## WHAT YOU WILL DO
A single number is the whole answer: the count of lines in these entries that hold "back".

## Human pose keypoint data
::::::::

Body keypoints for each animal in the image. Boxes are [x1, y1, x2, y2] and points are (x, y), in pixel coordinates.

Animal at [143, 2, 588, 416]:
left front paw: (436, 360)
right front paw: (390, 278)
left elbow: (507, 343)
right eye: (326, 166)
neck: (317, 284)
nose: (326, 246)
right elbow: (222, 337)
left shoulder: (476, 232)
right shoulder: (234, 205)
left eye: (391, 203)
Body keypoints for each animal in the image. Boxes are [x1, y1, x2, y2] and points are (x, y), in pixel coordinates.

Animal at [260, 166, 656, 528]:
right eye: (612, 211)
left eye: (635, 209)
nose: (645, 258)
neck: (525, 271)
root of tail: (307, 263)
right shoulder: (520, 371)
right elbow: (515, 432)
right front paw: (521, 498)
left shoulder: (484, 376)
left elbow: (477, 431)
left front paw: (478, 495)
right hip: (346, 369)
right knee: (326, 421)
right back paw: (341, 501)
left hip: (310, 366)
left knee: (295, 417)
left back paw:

::::::::

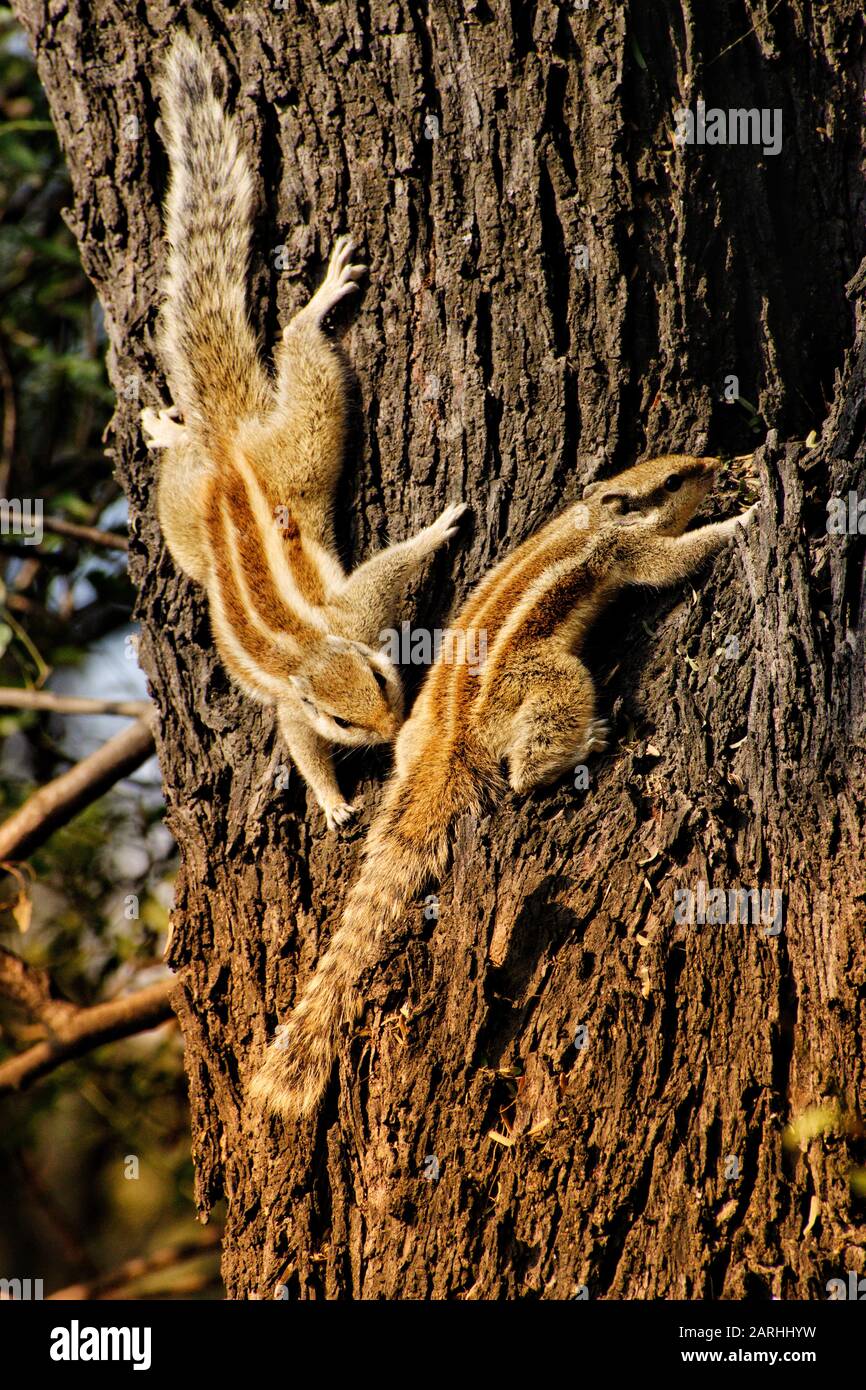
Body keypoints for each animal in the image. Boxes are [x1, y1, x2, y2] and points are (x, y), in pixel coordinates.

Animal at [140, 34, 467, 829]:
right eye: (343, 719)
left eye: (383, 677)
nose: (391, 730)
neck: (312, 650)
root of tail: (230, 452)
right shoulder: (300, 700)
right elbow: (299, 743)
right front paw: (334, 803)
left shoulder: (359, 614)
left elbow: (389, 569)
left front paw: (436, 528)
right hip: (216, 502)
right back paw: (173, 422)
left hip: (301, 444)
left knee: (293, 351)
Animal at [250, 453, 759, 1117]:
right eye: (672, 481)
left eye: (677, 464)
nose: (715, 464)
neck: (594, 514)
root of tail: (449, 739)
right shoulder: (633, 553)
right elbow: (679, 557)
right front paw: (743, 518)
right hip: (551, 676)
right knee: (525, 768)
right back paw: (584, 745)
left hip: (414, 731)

::::::::

## WORKED SOLUTION
4